* EXERCISE DIRECTIONS *
Copy out every line of the entries below without changing anything, and leave the pictures out.

START DATA SUPPLIED

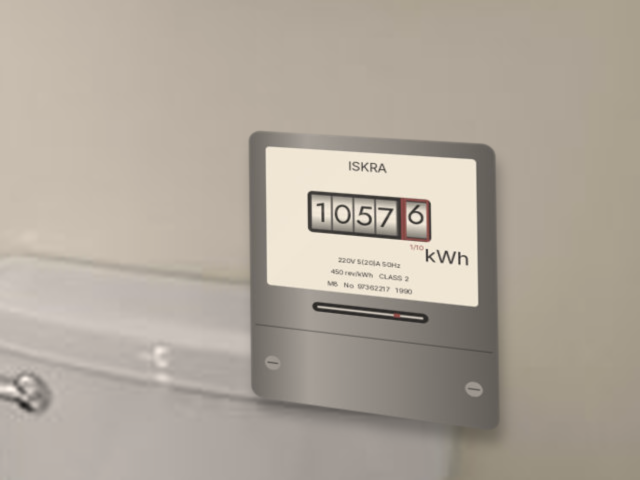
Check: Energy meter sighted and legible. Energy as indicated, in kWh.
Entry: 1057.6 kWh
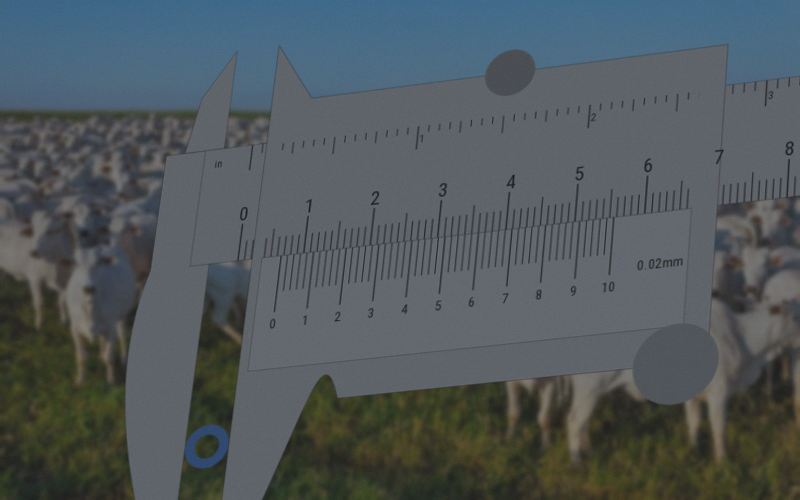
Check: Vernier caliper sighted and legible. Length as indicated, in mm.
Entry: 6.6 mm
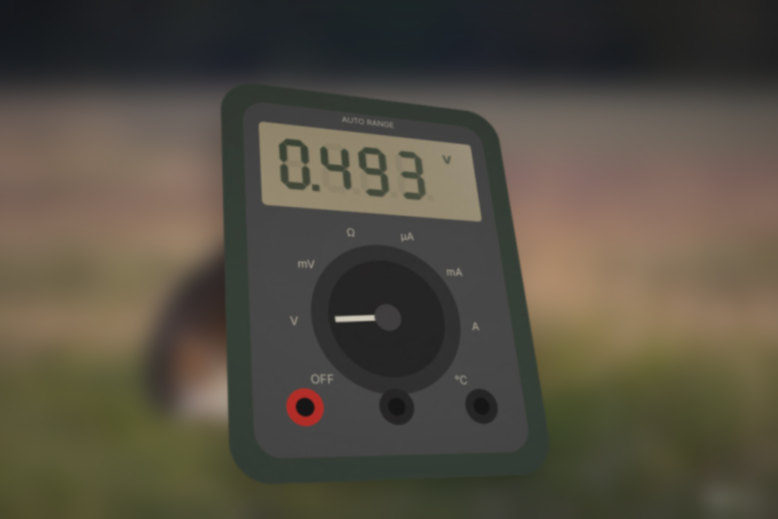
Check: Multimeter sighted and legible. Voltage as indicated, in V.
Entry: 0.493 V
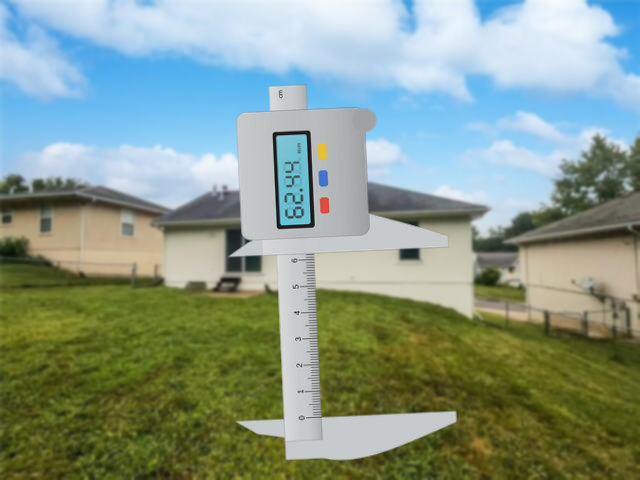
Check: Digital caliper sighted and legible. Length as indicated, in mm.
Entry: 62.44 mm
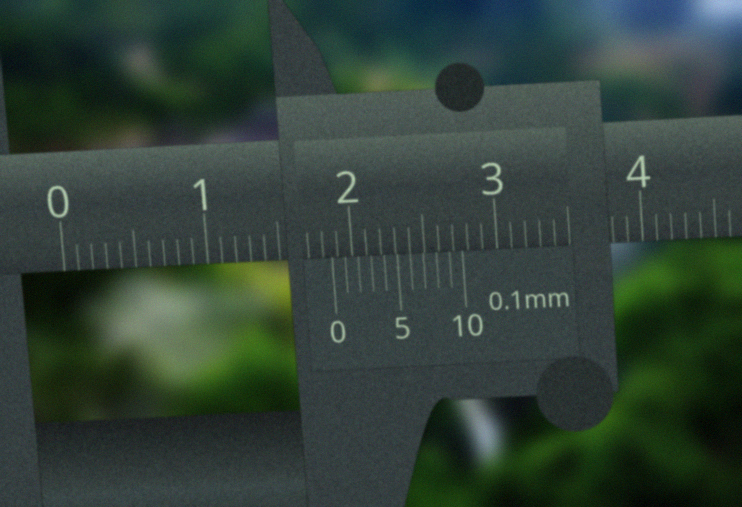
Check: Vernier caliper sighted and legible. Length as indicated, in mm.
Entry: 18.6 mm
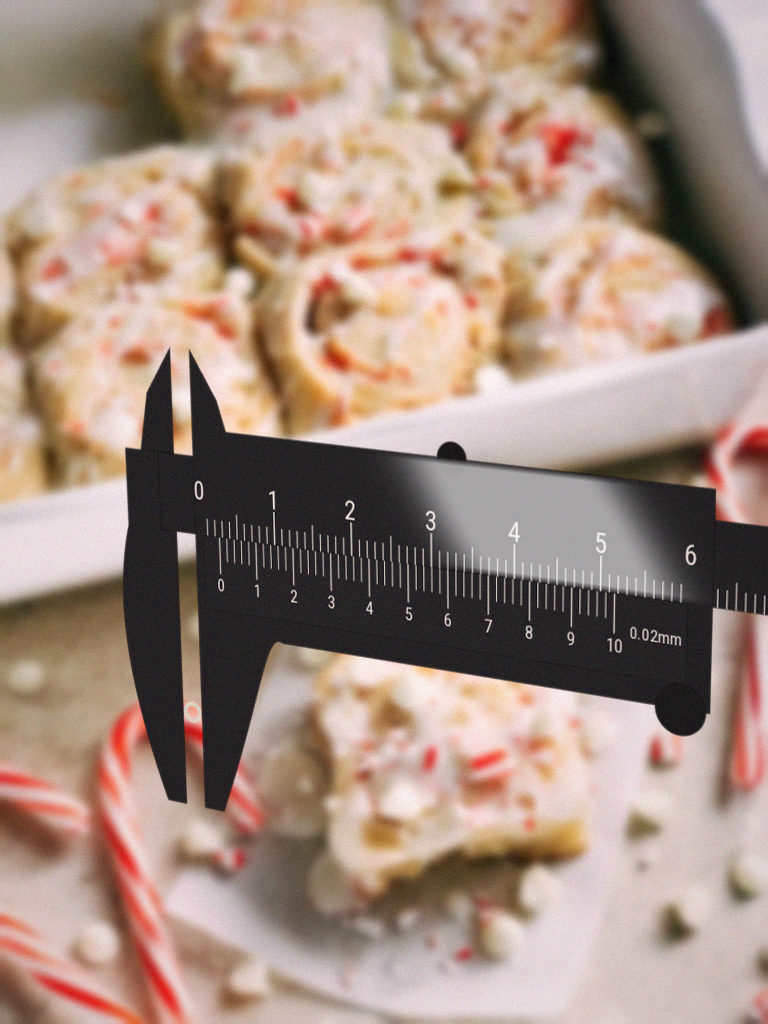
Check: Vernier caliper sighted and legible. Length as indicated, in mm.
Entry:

END DATA SUPPLIED

* RESULT OF THE TASK *
Check: Energy meter sighted and legible. Energy as indicated, in kWh.
Entry: 1057.6 kWh
Check: Vernier caliper sighted and legible. Length as indicated, in mm.
Entry: 6.6 mm
Check: Multimeter sighted and legible. Voltage as indicated, in V.
Entry: 0.493 V
Check: Digital caliper sighted and legible. Length as indicated, in mm.
Entry: 62.44 mm
Check: Vernier caliper sighted and legible. Length as indicated, in mm.
Entry: 18.6 mm
Check: Vernier caliper sighted and legible. Length as indicated, in mm.
Entry:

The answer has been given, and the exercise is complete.